THE PROBLEM: Write out every line of text in the records below word for word, omitting the pictures.

"""

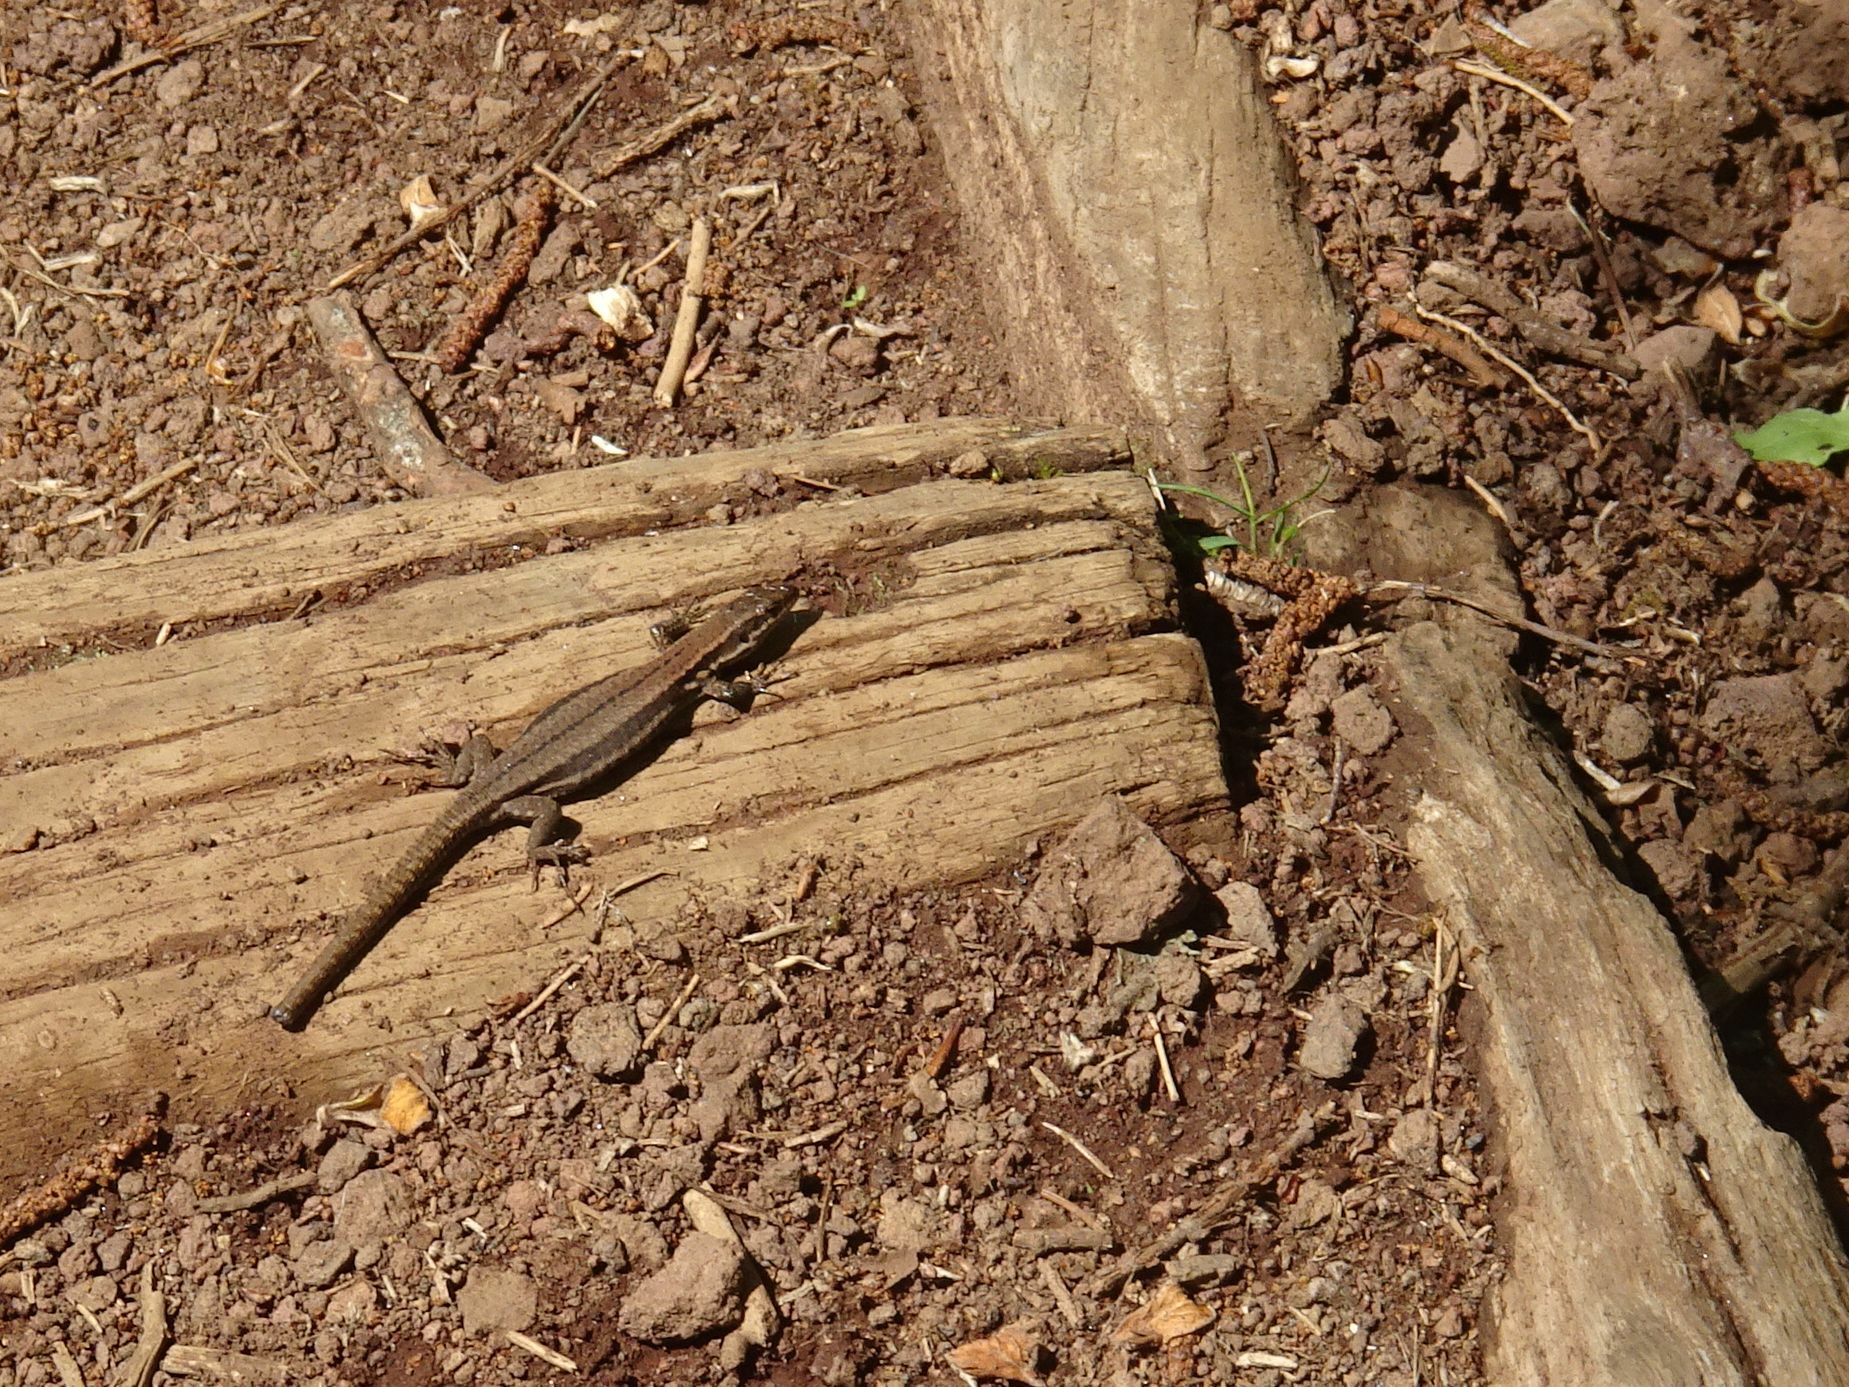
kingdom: Animalia
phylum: Chordata
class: Squamata
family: Lacertidae
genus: Podarcis
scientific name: Podarcis muralis
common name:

"""

COMPLETE ANSWER:
kingdom: Animalia
phylum: Chordata
class: Squamata
family: Lacertidae
genus: Podarcis
scientific name: Podarcis muralis
common name:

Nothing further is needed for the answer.